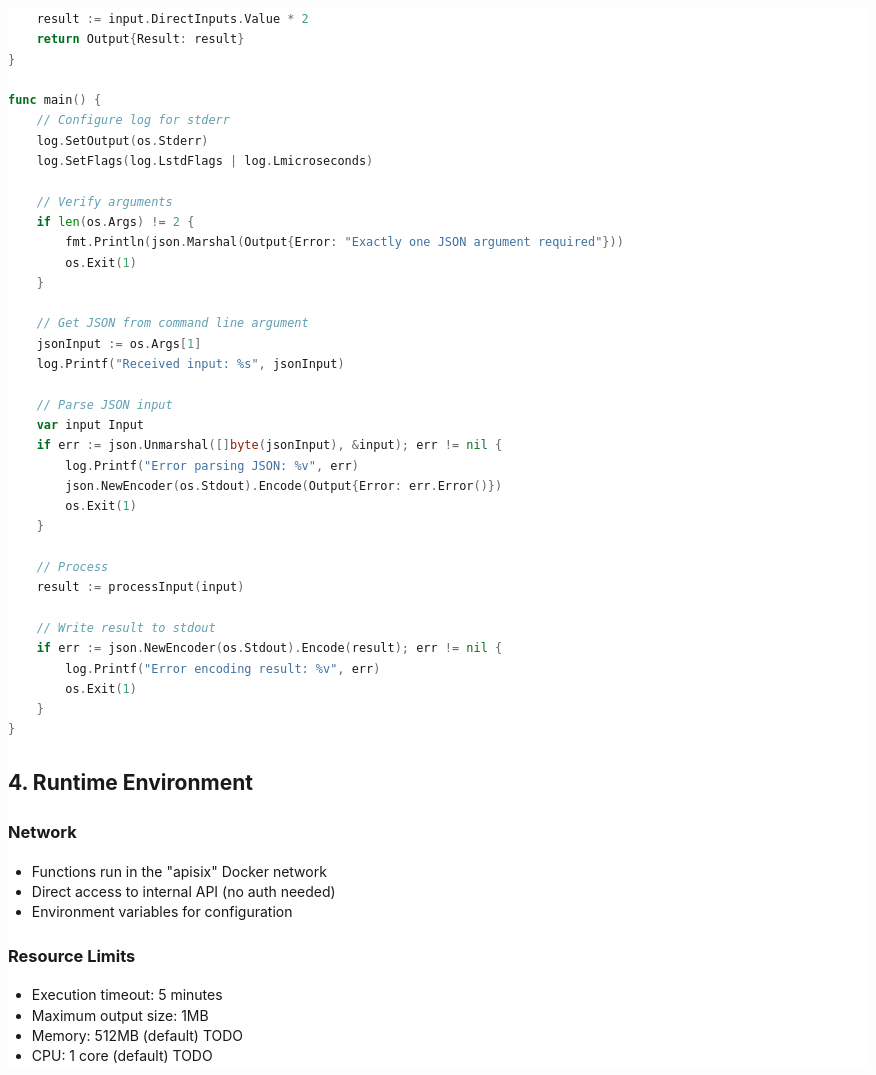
 ```go
    result := input.DirectInputs.Value * 2
    return Output{Result: result}
}

func main() {
    // Configure log for stderr
    log.SetOutput(os.Stderr)
    log.SetFlags(log.LstdFlags | log.Lmicroseconds)

    // Verify arguments
    if len(os.Args) != 2 {
        fmt.Println(json.Marshal(Output{Error: "Exactly one JSON argument required"}))
        os.Exit(1)
    }

    // Get JSON from command line argument
    jsonInput := os.Args[1]
    log.Printf("Received input: %s", jsonInput)

    // Parse JSON input
    var input Input
    if err := json.Unmarshal([]byte(jsonInput), &input); err != nil {
        log.Printf("Error parsing JSON: %v", err)
        json.NewEncoder(os.Stdout).Encode(Output{Error: err.Error()})
        os.Exit(1)
    }

    // Process
    result := processInput(input)

    // Write result to stdout
    if err := json.NewEncoder(os.Stdout).Encode(result); err != nil {
        log.Printf("Error encoding result: %v", err)
        os.Exit(1)
    }
}
```
## 4. Runtime Environment

### Network
- Functions run in the "apisix" Docker network
- Direct access to internal API (no auth needed)
- Environment variables for configuration

### Resource Limits
- Execution timeout: 5 minutes
- Maximum output size: 1MB 
- Memory: 512MB (default) TODO
- CPU: 1 core (default)  TODO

....

### Task objective
Write the entries above out in full, exactly, with no images.

### Final answer
 ```go
    result := input.DirectInputs.Value * 2
    return Output{Result: result}
}

func main() {
    // Configure log for stderr
    log.SetOutput(os.Stderr)
    log.SetFlags(log.LstdFlags | log.Lmicroseconds)

    // Verify arguments
    if len(os.Args) != 2 {
        fmt.Println(json.Marshal(Output{Error: "Exactly one JSON argument required"}))
        os.Exit(1)
    }

    // Get JSON from command line argument
    jsonInput := os.Args[1]
    log.Printf("Received input: %s", jsonInput)

    // Parse JSON input
    var input Input
    if err := json.Unmarshal([]byte(jsonInput), &input); err != nil {
        log.Printf("Error parsing JSON: %v", err)
        json.NewEncoder(os.Stdout).Encode(Output{Error: err.Error()})
        os.Exit(1)
    }

    // Process
    result := processInput(input)

    // Write result to stdout
    if err := json.NewEncoder(os.Stdout).Encode(result); err != nil {
        log.Printf("Error encoding result: %v", err)
        os.Exit(1)
    }
}
```
## 4. Runtime Environment

### Network
- Functions run in the "apisix" Docker network
- Direct access to internal API (no auth needed)
- Environment variables for configuration

### Resource Limits
- Execution timeout: 5 minutes
- Maximum output size: 1MB 
- Memory: 512MB (default) TODO
- CPU: 1 core (default)  TODO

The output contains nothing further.